■ **GIVEN TASK**: Duplicate the rows below without alteration, from the one containing "list 活動獎品： [133, 620, 1181, 683]" through the end of the rows, both ends included.

■ **STORED DATA**:
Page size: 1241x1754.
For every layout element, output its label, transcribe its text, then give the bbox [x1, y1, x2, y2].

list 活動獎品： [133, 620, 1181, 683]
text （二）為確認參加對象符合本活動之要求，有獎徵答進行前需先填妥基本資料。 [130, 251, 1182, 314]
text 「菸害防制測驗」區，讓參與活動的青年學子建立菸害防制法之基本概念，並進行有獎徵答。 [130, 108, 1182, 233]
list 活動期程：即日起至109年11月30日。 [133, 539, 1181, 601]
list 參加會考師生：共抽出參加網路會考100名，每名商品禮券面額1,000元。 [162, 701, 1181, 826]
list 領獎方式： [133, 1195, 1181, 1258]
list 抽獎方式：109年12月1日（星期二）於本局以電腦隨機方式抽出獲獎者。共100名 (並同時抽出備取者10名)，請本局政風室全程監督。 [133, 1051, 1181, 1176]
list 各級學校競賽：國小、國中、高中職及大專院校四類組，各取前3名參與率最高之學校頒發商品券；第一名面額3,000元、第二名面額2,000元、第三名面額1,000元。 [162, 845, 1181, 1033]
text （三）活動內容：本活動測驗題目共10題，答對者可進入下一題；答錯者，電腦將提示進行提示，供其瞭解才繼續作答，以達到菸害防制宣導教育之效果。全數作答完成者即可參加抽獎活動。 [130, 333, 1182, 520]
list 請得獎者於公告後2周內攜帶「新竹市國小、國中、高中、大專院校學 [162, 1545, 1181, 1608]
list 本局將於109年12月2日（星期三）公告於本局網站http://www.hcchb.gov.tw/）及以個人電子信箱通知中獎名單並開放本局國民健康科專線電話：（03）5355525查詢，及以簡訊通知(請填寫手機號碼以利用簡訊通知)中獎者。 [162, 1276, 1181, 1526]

■ **SOLUTION FOR THIS PROBLEM**:
list 活動獎品： [133, 620, 1181, 683]
text （二）為確認參加對象符合本活動之要求，有獎徵答進行前需先填妥基本資料。 [130, 251, 1182, 314]
text 「菸害防制測驗」區，讓參與活動的青年學子建立菸害防制法之基本概念，並進行有獎徵答。 [130, 108, 1182, 233]
list 活動期程：即日起至109年11月30日。 [133, 539, 1181, 601]
list 參加會考師生：共抽出參加網路會考100名，每名商品禮券面額1,000元。 [162, 701, 1181, 826]
list 領獎方式： [133, 1195, 1181, 1258]
list 抽獎方式：109年12月1日（星期二）於本局以電腦隨機方式抽出獲獎者。共100名 (並同時抽出備取者10名)，請本局政風室全程監督。 [133, 1051, 1181, 1176]
list 各級學校競賽：國小、國中、高中職及大專院校四類組，各取前3名參與率最高之學校頒發商品券；第一名面額3,000元、第二名面額2,000元、第三名面額1,000元。 [162, 845, 1181, 1033]
text （三）活動內容：本活動測驗題目共10題，答對者可進入下一題；答錯者，電腦將提示進行提示，供其瞭解才繼續作答，以達到菸害防制宣導教育之效果。全數作答完成者即可參加抽獎活動。 [130, 333, 1182, 520]
list 請得獎者於公告後2周內攜帶「新竹市國小、國中、高中、大專院校學 [162, 1545, 1181, 1608]
list 本局將於109年12月2日（星期三）公告於本局網站http://www.hcchb.gov.tw/）及以個人電子信箱通知中獎名單並開放本局國民健康科專線電話：（03）5355525查詢，及以簡訊通知(請填寫手機號碼以利用簡訊通知)中獎者。 [162, 1276, 1181, 1526]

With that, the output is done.